| OBJECTIVE |
Reproduce every line of the material below verbatim, in the same order, with no additions.

━━━ THE DATA

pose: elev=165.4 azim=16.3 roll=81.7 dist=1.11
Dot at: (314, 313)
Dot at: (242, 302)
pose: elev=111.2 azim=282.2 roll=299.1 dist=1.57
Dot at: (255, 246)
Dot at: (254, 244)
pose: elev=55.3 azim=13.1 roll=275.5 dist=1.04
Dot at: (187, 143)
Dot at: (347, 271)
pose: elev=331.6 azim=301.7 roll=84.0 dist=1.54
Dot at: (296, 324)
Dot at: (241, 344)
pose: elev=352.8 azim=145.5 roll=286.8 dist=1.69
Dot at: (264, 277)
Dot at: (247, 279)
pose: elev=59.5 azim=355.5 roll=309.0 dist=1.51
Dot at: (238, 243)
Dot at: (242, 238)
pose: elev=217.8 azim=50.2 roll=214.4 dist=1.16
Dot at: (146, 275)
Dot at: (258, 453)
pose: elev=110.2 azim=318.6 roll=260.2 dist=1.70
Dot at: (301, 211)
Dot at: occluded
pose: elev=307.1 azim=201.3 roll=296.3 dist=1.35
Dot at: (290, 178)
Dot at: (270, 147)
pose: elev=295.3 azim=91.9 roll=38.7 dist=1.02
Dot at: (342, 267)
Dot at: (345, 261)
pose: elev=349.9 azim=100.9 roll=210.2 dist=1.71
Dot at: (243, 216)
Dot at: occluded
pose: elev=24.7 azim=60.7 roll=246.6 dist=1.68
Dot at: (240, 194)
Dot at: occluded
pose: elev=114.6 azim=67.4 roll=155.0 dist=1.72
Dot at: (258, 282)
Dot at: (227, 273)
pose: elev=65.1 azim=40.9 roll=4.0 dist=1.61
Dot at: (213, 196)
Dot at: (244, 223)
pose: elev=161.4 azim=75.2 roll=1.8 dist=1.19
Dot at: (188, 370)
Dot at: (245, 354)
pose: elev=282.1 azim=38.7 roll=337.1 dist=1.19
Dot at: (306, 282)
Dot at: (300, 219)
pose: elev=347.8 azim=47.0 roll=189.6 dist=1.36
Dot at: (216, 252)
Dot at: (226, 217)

━━━━━━

| PROBLEM SOLUTION |
pose: elev=165.4 azim=16.3 roll=81.7 dist=1.11
Dot at: (314, 313)
Dot at: (242, 302)
pose: elev=111.2 azim=282.2 roll=299.1 dist=1.57
Dot at: (255, 246)
Dot at: (254, 244)
pose: elev=55.3 azim=13.1 roll=275.5 dist=1.04
Dot at: (187, 143)
Dot at: (347, 271)
pose: elev=331.6 azim=301.7 roll=84.0 dist=1.54
Dot at: (296, 324)
Dot at: (241, 344)
pose: elev=352.8 azim=145.5 roll=286.8 dist=1.69
Dot at: (264, 277)
Dot at: (247, 279)
pose: elev=59.5 azim=355.5 roll=309.0 dist=1.51
Dot at: (238, 243)
Dot at: (242, 238)
pose: elev=217.8 azim=50.2 roll=214.4 dist=1.16
Dot at: (146, 275)
Dot at: (258, 453)
pose: elev=110.2 azim=318.6 roll=260.2 dist=1.70
Dot at: (301, 211)
Dot at: occluded
pose: elev=307.1 azim=201.3 roll=296.3 dist=1.35
Dot at: (290, 178)
Dot at: (270, 147)
pose: elev=295.3 azim=91.9 roll=38.7 dist=1.02
Dot at: (342, 267)
Dot at: (345, 261)
pose: elev=349.9 azim=100.9 roll=210.2 dist=1.71
Dot at: (243, 216)
Dot at: occluded
pose: elev=24.7 azim=60.7 roll=246.6 dist=1.68
Dot at: (240, 194)
Dot at: occluded
pose: elev=114.6 azim=67.4 roll=155.0 dist=1.72
Dot at: (258, 282)
Dot at: (227, 273)
pose: elev=65.1 azim=40.9 roll=4.0 dist=1.61
Dot at: (213, 196)
Dot at: (244, 223)
pose: elev=161.4 azim=75.2 roll=1.8 dist=1.19
Dot at: (188, 370)
Dot at: (245, 354)
pose: elev=282.1 azim=38.7 roll=337.1 dist=1.19
Dot at: (306, 282)
Dot at: (300, 219)
pose: elev=347.8 azim=47.0 roll=189.6 dist=1.36
Dot at: (216, 252)
Dot at: (226, 217)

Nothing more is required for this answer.